Órgão afirmou que a orientação do
presidente merece 'repúdio social e político' e que pode configurar improbidade
administrativa
A Procuradoria Federal dos Direitos do
Cidadão (PFDC), colegiado que funciona no âmbito da Procuradoria-Geral da
República (PGR) , criticou a decisão do presidente Jair Bolsonaro de determinar
a comemoração do golpe que implantou a ditadura militar no Brasil em 31 de
março de 1964.
Em um texto duro, assinado pela
procuradora federal dos Direitos do Cidadão, Deborah Duprat, e por três
procuradores auxiliares, o Ministério Público Federal (MPF) afirma que
"festejar a ditadura é festejar um regime inconstitucional e responsável
por graves crimes de violação aos direitos humanos".

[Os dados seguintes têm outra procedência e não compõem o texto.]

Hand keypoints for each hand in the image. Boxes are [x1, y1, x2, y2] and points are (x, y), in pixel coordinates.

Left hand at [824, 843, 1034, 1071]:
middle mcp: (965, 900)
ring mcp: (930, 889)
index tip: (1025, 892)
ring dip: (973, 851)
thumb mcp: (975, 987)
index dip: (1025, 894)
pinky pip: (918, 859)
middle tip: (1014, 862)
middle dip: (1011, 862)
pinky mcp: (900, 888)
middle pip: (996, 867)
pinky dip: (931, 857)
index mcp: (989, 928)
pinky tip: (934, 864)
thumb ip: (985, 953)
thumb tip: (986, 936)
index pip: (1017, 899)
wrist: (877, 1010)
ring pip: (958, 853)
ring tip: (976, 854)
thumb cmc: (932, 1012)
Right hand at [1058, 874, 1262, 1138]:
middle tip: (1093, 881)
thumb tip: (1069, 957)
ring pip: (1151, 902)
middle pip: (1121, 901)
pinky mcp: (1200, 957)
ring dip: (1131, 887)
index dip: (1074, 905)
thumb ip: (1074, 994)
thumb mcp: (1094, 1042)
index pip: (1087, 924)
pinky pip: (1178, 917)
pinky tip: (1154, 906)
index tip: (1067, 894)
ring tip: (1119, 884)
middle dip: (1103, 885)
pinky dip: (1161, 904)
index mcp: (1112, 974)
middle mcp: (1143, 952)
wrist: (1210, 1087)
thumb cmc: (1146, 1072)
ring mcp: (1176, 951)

"Essa iniciativa soa como apologia
à prática de atrocidades massivas e, portanto, merece repúdio social e
político, sem prejuízo de repercussões jurídicas", diz a nota pública
divulgada nesta terça-feira.
Bolsonaro, que admira e exalta os
regimes militares da América Latina, determinou que os quartéis comemorem o 31
de março e os 21 anos de ditadura militar no Brasil. Reportagem publicada no
site do GLOBO na tarde desta terça revelou que a determinação terá um efeito
prático nos principais comandos militares.

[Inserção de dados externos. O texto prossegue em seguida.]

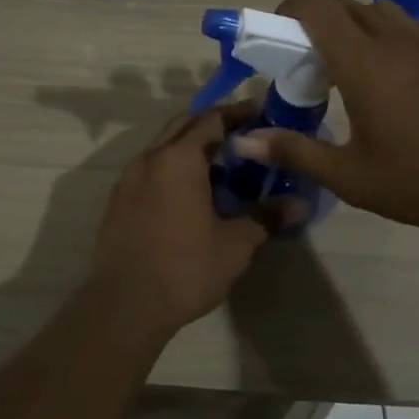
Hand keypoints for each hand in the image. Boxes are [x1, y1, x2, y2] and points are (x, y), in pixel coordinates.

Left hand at [86, 101, 299, 339]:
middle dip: (212, 125)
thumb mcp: (235, 244)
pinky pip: (149, 170)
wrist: (124, 305)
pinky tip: (189, 195)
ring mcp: (128, 179)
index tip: (261, 112)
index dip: (238, 113)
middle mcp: (150, 158)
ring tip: (220, 167)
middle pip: (183, 125)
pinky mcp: (118, 201)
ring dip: (190, 148)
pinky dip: (171, 169)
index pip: (212, 119)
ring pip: (163, 147)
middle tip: (243, 138)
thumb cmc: (185, 268)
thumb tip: (301, 205)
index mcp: (179, 158)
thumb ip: (266, 217)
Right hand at [227, 0, 418, 245]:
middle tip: (310, 66)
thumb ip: (294, 151)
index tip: (278, 38)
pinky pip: (414, 23)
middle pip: (343, 5)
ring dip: (356, 26)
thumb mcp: (350, 177)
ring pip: (379, 10)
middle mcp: (393, 38)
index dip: (289, 8)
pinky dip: (394, 33)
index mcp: (362, 62)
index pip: (316, 4)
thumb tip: (242, 140)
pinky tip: (399, 69)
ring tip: (354, 67)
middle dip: (317, 25)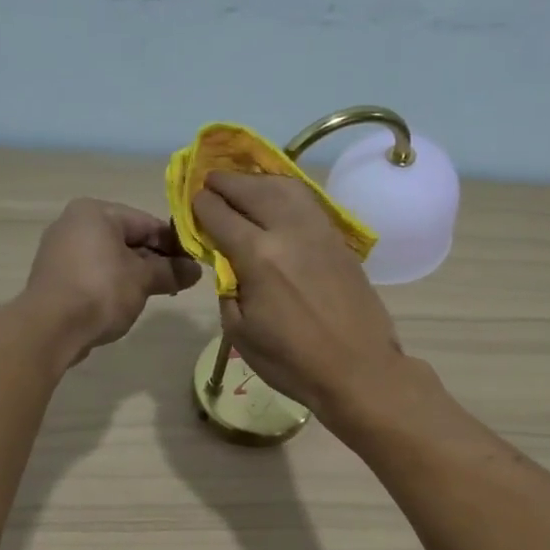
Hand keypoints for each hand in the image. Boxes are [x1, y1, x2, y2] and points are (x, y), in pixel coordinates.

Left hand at [25, 199, 201, 363]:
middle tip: (179, 281)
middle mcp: (73, 223)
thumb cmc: (101, 291)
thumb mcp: (143, 279)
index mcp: (95, 212)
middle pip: (127, 238)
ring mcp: (60, 250)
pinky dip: (112, 283)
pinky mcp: (54, 277)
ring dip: (135, 274)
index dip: (174, 243)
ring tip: (157, 294)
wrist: (51, 328)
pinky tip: (126, 302)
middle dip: (154, 260)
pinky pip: (93, 273)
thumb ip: (171, 271)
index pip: (146, 222)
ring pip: (110, 257)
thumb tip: (195, 271)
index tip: (193, 263)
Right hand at [191, 173, 407, 415]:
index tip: (192, 205)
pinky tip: (276, 198)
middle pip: (251, 189)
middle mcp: (288, 231)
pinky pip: (307, 201)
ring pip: (284, 186)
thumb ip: (226, 287)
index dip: (200, 206)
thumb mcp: (240, 332)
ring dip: (257, 180)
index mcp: (257, 256)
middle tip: (210, 183)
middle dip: (224, 183)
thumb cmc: (292, 362)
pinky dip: (285, 191)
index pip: (219, 214)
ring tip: (242, 185)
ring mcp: (318, 231)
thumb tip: (226, 262)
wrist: (358, 370)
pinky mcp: (338, 239)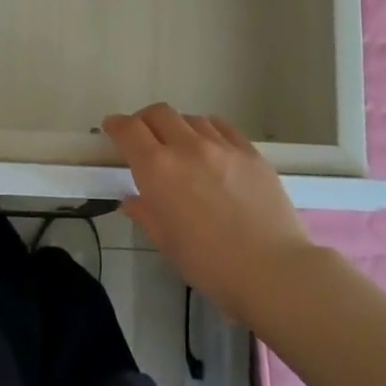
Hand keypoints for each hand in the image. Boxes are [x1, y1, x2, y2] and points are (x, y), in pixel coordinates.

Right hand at [105, 103, 315, 324]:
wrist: (273, 271)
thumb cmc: (210, 266)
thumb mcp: (167, 244)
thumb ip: (146, 213)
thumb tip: (133, 199)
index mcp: (158, 170)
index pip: (129, 130)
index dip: (116, 126)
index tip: (112, 129)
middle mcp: (187, 147)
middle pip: (159, 113)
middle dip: (144, 121)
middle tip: (143, 137)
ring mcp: (222, 146)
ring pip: (191, 118)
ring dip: (178, 127)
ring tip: (181, 146)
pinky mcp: (250, 151)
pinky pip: (222, 127)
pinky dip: (208, 130)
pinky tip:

Uma cerimônia será realizada,
diferentemente do que era feito em anos anteriores. Generais ouvidos pela
reportagem preferem evitar o termo "comemoração", mas falam em
"lembrança de um fato histórico". A cerimônia vai contar com tropas
em forma em quartéis; aviso pelo mestre de cerimônia de que os militares estão
ali para "relembrar um fato histórico ocorrido em março de 64";
execução do Hino Nacional; leitura da chamada ordem do dia, que é um texto
elaborado pelo Ministério da Defesa; e desfile para encerrar o evento. No
Exército, houve quem sugerisse tiros de canhão ao fim da cerimônia, o que
acabou descartado por líderes dos comandos militares, conforme as fontes
ouvidas pela reportagem.
Improbidade
administrativa
A PFDC afirma na nota pública que a
defesa de crimes constitucionais e internacionais – como um golpe militar –
pode se caracterizar um ato de improbidade administrativa. Os procuradores
federais dos Direitos do Cidadão afirmam "confiar" que as Forças
Armadas e "demais autoridades militares e civis" deixarão de celebrar
o golpe militar de 1964 e cumprirão seus "papéis constitucionais" na
defesa do Estado Democrático de Direito. "Seria incompatível com a
celebração de um golpe de Estado e de um regime marcado por gravíssimas
violações aos direitos humanos."
Se a recomendação de Bolsonaro para que
se comemore o golpe tem sentido de "festejar", trata-se de um ato de
"enorme gravidade constitucional", conforme a PFDC. "O golpe de
Estado de 1964, sem nenhuma possibilidade de dúvida ou de revisionismo
histórico, foi um rompimento violento e antidemocrático da ordem
constitucional. Se repetida nos tempos atuais, a conduta das forças militares e
civis que promoveram o golpe seria caracterizada como crime inafiançável e
imprescritível de atentado contra a ordem constitucional e o Estado Democrático
previsto na Constituição."
O colegiado vinculado à PGR lembra que a
Comissão Nacional da Verdade foi instituída por lei e seu relatório final,
concluído no fim de 2014, é a versão oficial do Estado sobre o que aconteceu
nos 21 anos de ditadura militar. "Nenhuma autoridade pública, sem fundamentos
sólidos e transparentes, pode investir contra as conclusões da comissão, dado o
seu caráter oficial", diz a nota da PFDC.
Agentes da ditadura mataram ou fizeram
desaparecer 434 opositores do regime e 8 mil indígenas, como cita a PFDC. Entre
30 mil e 50 mil pessoas foram presas ilicitamente e torturadas, afirma o
colegiado. "Esses crimes bárbaros (execução sumária, desaparecimento
forçado de pessoas, extermínio de povos indígenas, torturas e violações
sexuais) foram perpetrados de modo sistemático e como meio de perseguição
social. Não foram excessos ou abusos cometidos por alguns insubordinados, mas
sim uma política de governo, decidida nos mais altos escalões militares,
inclusive com a participação dos presidentes da República."